The call came to them, but late. I do not know how it was with the others, but Kate Burke could not sleep after the steward opened the door, nor could John her husband; nor Kate McGowan, nor Annie, her niece; nor Annie Kelly, nor nobody at all of those that came from Mayo, though they talked and talked and said to each other it was nothing.

Then somebody said, ‘Let us tell the beads,' and they all got up and said the Rosary and their fear fell from them, and they went to bed again. The steward came again to them and said, ‘All hands on deck. For God's sake, hurry if you would have a chance for your lives,' and then they went in their nightgowns, just as they were. The first thing they saw was the people being held back from going up the stairs to the second deck.

You see, it was feared, for the excitement they would cause to the people up there who were getting away in the lifeboats, and they held them back to the last moment.

About half an hour before the boat went down was the time they called the Burkes and the others from Mayo from their berths.

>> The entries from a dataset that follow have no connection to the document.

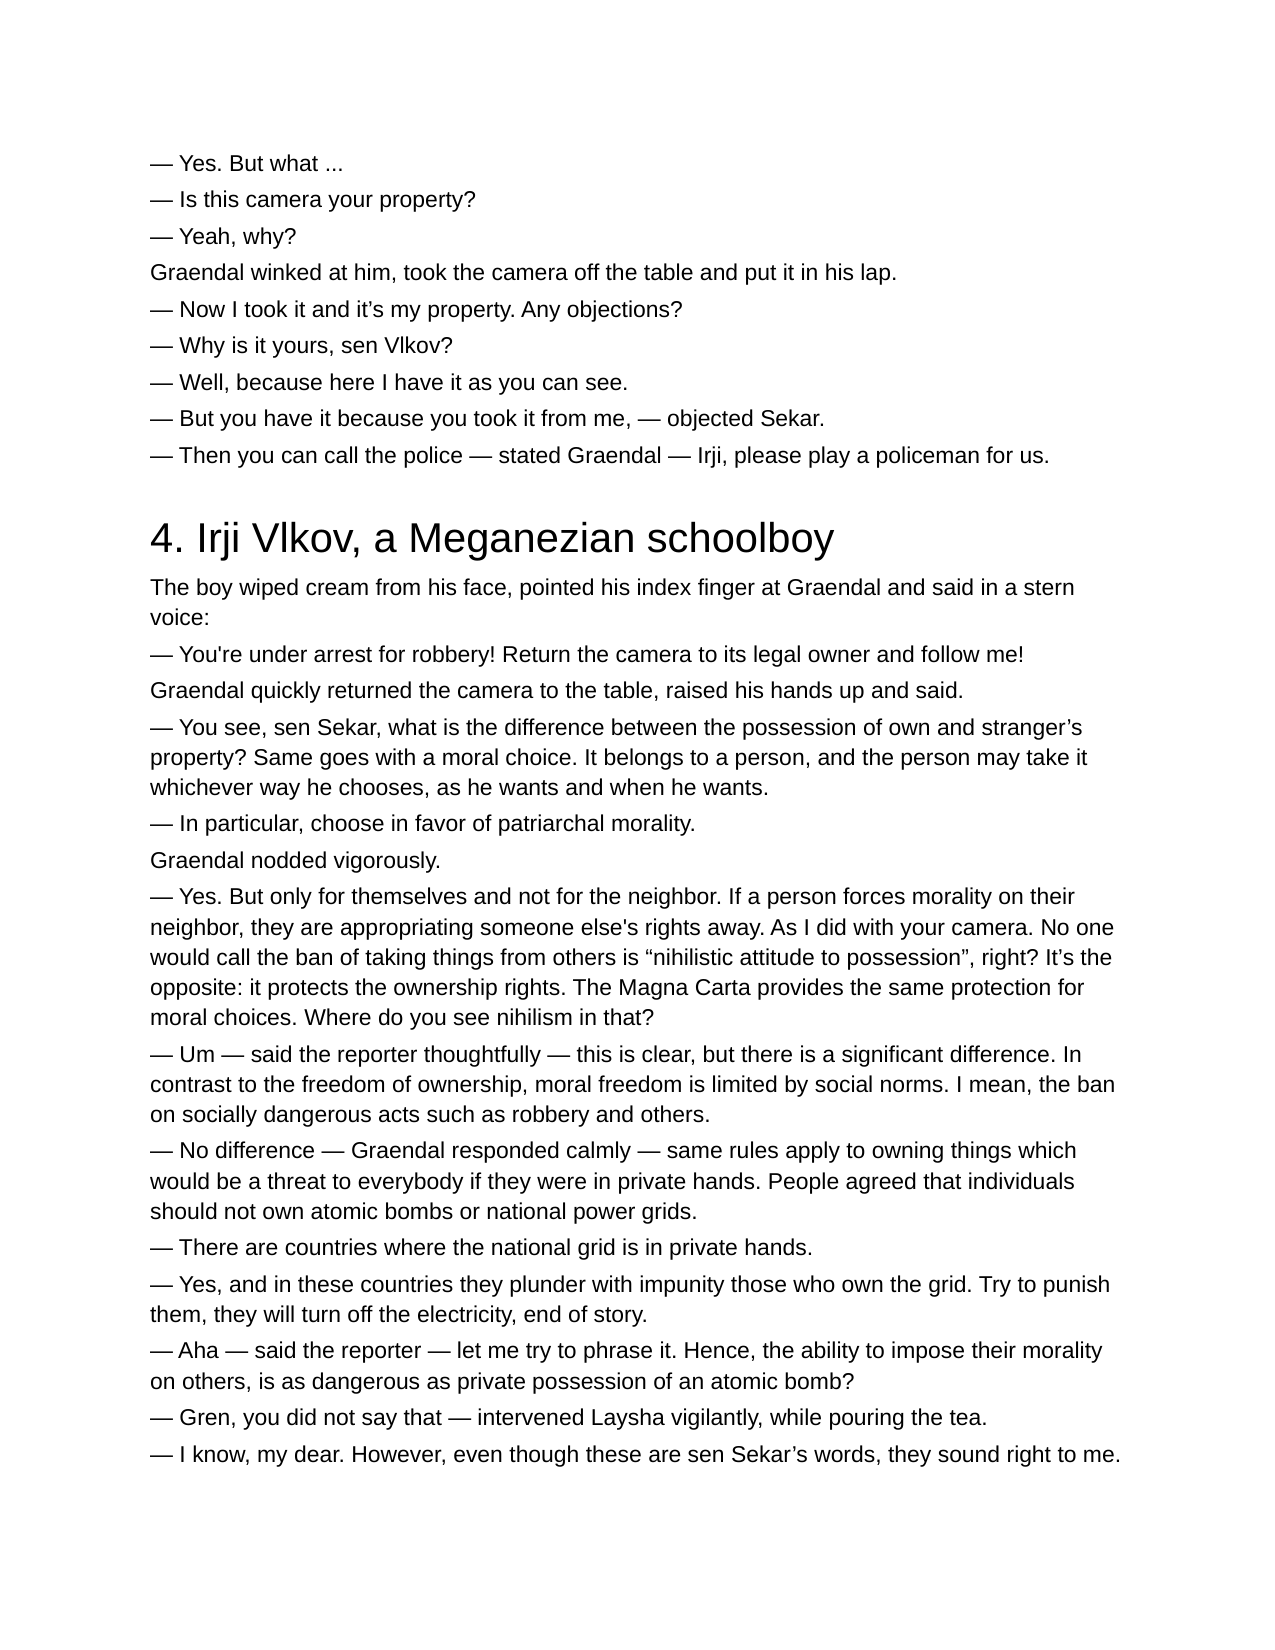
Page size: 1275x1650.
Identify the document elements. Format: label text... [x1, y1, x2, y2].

text — Then you can call the police — stated Graendal — Irji, please play a policeman for us. [150, 442, 1125, 468]
text — There are countries where the national grid is in private hands. [150, 1234, 1125, 1261]
text Graendal winked at him, took the camera off the table and put it in his lap. [150, 259, 1125, 286]
text — Now I took it and it’s my property. Any objections? [150, 296, 1125, 322]
text — Aha — said the reporter — let me try to phrase it. Hence, the ability to impose their morality on others, is as dangerous as private possession of an atomic bomb? [150, 1337, 1125, 1394]
text — Yes. But only for themselves and not for the neighbor. If a person forces morality on their neighbor, they are appropriating someone else's rights away. As I did with your camera. No one would call the ban of taking things from others is “nihilistic attitude to possession”, right? It’s the opposite: it protects the ownership rights. The Magna Carta provides the same protection for moral choices. Where do you see nihilism in that? [150, 883, 1125, 1031]
text — In particular, choose in favor of patriarchal morality. [150, 810, 1125, 837]
text — Yeah, why? [150, 223, 1125, 249]
text — Is this camera your property? [150, 186, 1125, 213]
subtitle 4. Irji Vlkov, a Meganezian schoolboy [150, 513, 1125, 561]
text The boy wiped cream from his face, pointed his index finger at Graendal and said in a stern voice: [150, 574, 1125, 631]
text Graendal quickly returned the camera to the table, raised his hands up and said. [150, 677, 1125, 703]
text Graendal nodded vigorously. [150, 847, 1125, 873]
text — I know, my dear. However, even though these are sen Sekar’s words, they sound right to me. [150, 1441, 1125, 1467]
text — But you have it because you took it from me, — objected Sekar. [150, 405, 1125, 432]
text — Well, because here I have it as you can see. [150, 369, 1125, 395]
text — Yes, and in these countries they plunder with impunity those who own the grid. Try to punish them, they will turn off the electricity, end of story. [150, 1271, 1125, 1327]
text — No difference — Graendal responded calmly — same rules apply to owning things which would be a threat to everybody if they were in private hands. People agreed that individuals should not own atomic bombs or national power grids. [150, 1137, 1125, 1224]
text — Gren, you did not say that — intervened Laysha vigilantly, while pouring the tea. [150, 1404, 1125, 1431]
text — Um — said the reporter thoughtfully — this is clear, but there is a significant difference. In contrast to the freedom of ownership, moral freedom is limited by social norms. I mean, the ban on socially dangerous acts such as robbery and others. [150, 1041, 1125, 1127]
text — You see, sen Sekar, what is the difference between the possession of own and stranger’s property? Same goes with a moral choice. It belongs to a person, and the person may take it whichever way he chooses, as he wants and when he wants. [150, 713, 1125, 800]
text — You're under arrest for robbery! Return the camera to its legal owner and follow me! [150, 641, 1125, 667]
text — Yes. But what ... [150, 150, 1125, 176]
text — Why is it yours, sen Vlkov? [150, 332, 1125, 359]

And here it was that the steward, to whom Annie Kelly had been talking so often, saw her running with the Burkes and Mary Mannion and the others towards the ladder that went up to the second deck. For then they were not letting the steerage passengers up the stairway, and he screamed, ‘Miss Kelly, here's a chance for your life,' and took her by the hand and ran up the stairs without anyone stopping him, because then they were for letting all the people come up the stairs, and he called out to a boat that was just being sent away. ‘Let this young girl go with you. You've got room. Let her in,' and they shoved Annie Kelly on the boat, in her nightgown …

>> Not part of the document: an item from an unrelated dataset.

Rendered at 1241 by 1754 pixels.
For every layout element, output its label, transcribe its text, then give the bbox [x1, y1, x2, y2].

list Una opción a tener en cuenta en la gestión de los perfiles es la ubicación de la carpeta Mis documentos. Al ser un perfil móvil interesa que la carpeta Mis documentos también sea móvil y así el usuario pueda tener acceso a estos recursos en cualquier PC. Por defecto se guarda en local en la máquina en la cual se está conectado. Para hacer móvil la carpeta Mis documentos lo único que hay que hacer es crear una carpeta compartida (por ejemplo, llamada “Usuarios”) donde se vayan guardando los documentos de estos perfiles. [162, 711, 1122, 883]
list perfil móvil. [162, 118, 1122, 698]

Not a thing did Annie Kelly know when she was pulled over the side of the other boat, the
Carpathia,
at 5 o'clock in the morning, though they poured hot whiskey and raw brandy into her and buried her in blankets and hot water bottles, she was that frozen. It was noon before she came to herself and found herself in the hospital, with Annie McGowan there too, though how Annie McGowan came to be saved, she herself could not tell. She was young and swift as a deer, and when the call came for all to go on deck, she ran among the first to see what was the matter, and thus was saved.

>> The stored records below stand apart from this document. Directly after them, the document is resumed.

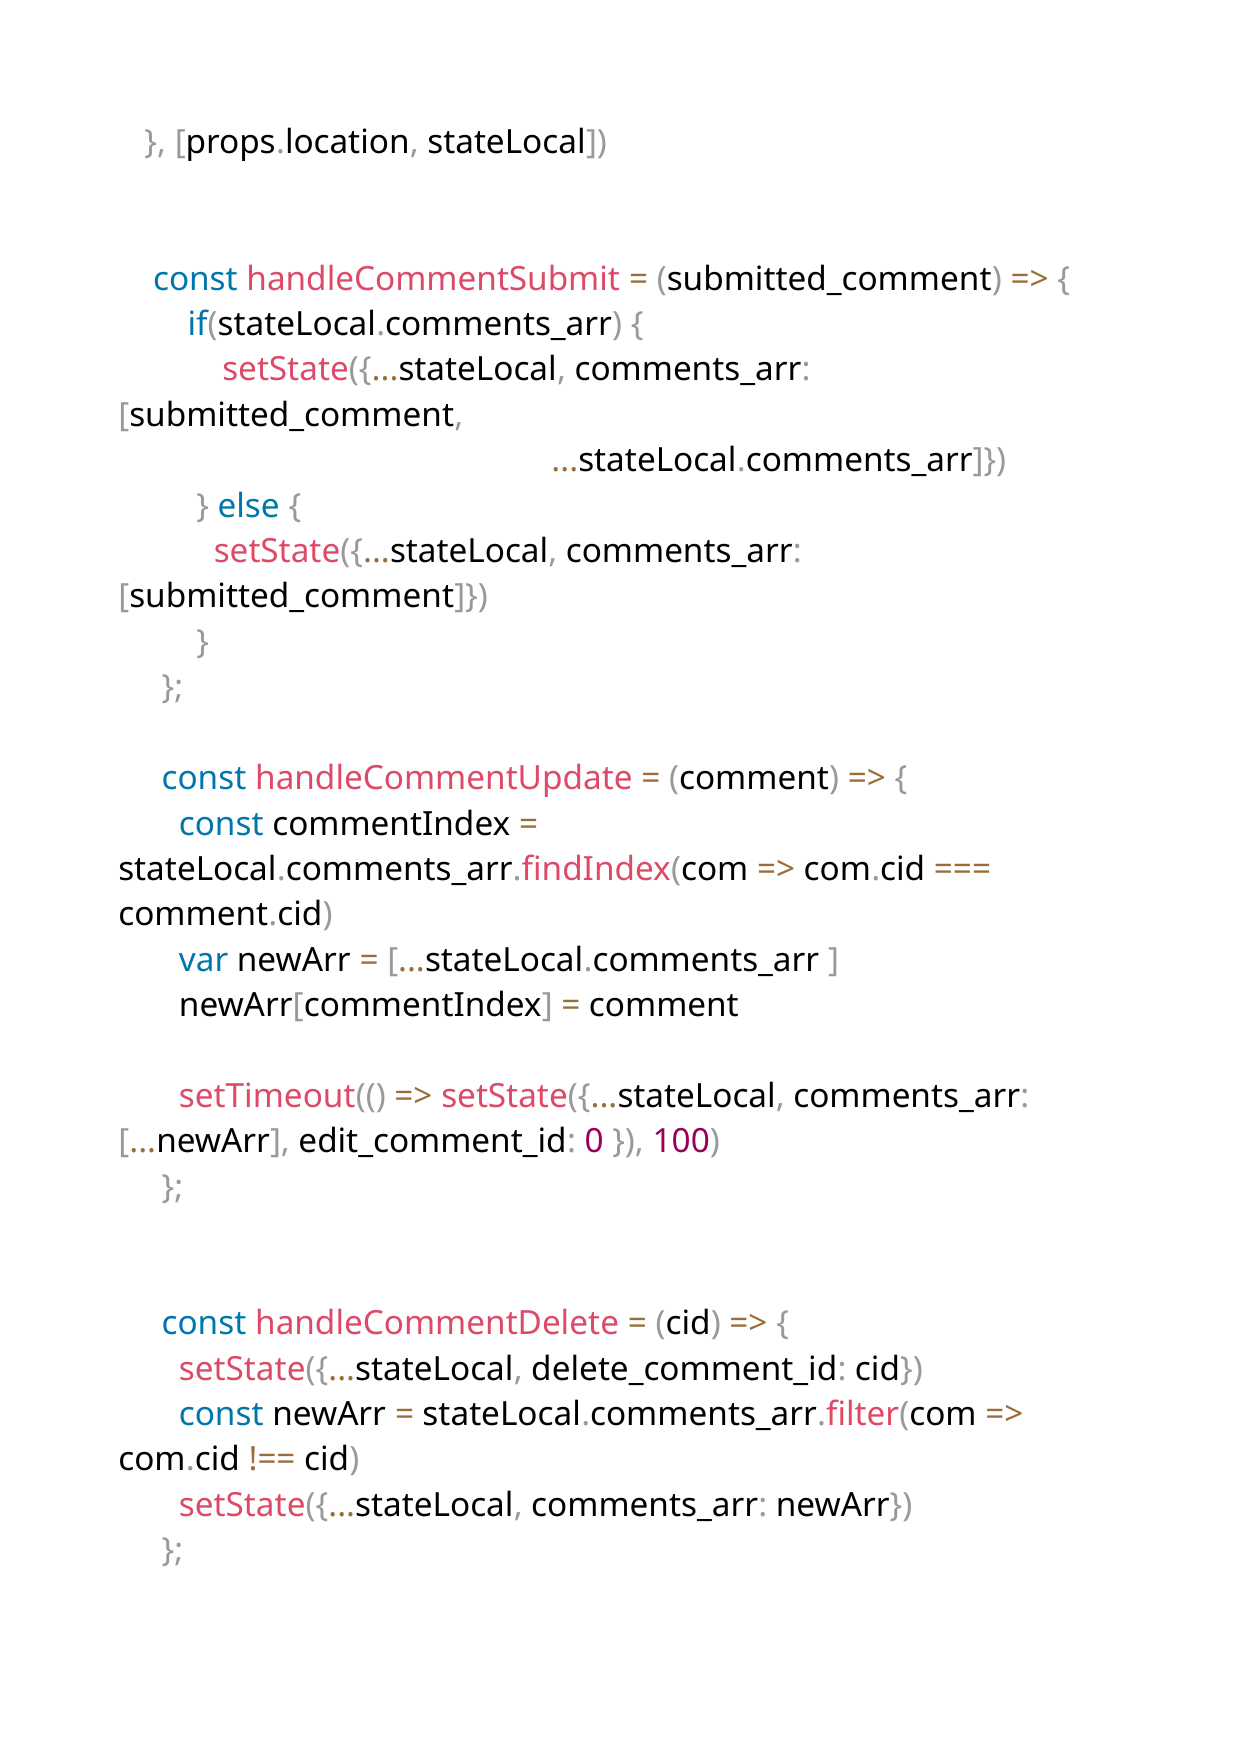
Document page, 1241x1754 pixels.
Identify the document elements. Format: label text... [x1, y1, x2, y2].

text } else { [118, 481, 1122, 527]
text setState({...stateLocal, comments_arr: [submitted_comment, [118, 345, 1122, 436]
text ...stateLocal.comments_arr]}) [118, 436, 1122, 481]
text const handleCommentDelete = (cid) => { [118, 1299, 1122, 1344]
text const commentIndex = stateLocal.comments_arr.findIndex(com => com.cid === comment.cid) [118, 799, 1122, 936]
text const handleCommentSubmit = (submitted_comment) => { [118, 254, 1122, 300]
text setTimeout(() => setState({...stateLocal, comments_arr: [...newArr], edit_comment_id: 0 }), 100) [118, 1072, 1122, 1163]
text }; [118, 1163, 1122, 1208]
text if(stateLocal.comments_arr) { [118, 300, 1122, 345]
text }; [118, 663, 1122, 708]
text var newArr = [...stateLocal.comments_arr ] [118, 936, 1122, 981]
text setState({...stateLocal, comments_arr: [submitted_comment]}) [118, 527, 1122, 618]
text const handleCommentUpdate = (comment) => { [118, 754, 1122, 799]
text } [118, 618, 1122, 663]
text const newArr = stateLocal.comments_arr.filter(com => com.cid !== cid) [118, 1390, 1122, 1481]
text }, [props.location, stateLocal]) [118, 118, 1122, 163]
text setState({...stateLocal, delete_comment_id: cid}) [118, 1344, 1122, 1390]
text }; [118, 1526, 1122, 1571]
text setState({...stateLocal, comments_arr: newArr}) [118, 1481, 1122, 1526]
text newArr[commentIndex] = comment [118, 981, 1122, 1026]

But of poor John Burke and Kate, his wife, and jolly Kate McGowan and all the other light-hearted lads and lasses that started that day from Castlebar, save Annie Kelly and Annie McGowan, there will never be any more of them in this world, and may God rest their souls.

(
Chicago Record-Herald
interview with Annie Kate Kelly. Reprinted in the
Irish Independent
, May 1912, ‘The Story of how fifteen Girls and Boys from the West of Ireland started for America on the
Titanic,
and how two of them arrived'.)

Annie was born on 14 January 1892 in Castlebar, and was 20 when the
Titanic
sailed, although she preferred to view herself as 17. Her parents were John Kelly and Ellen Flaherty, and despite her age appearing as 10 on the 1901 census, Annie told US immigration she was a 17-year-old ‘helper'. She had been on her way to join her cousins Anna and Mary Garvey, who lived in Chicago.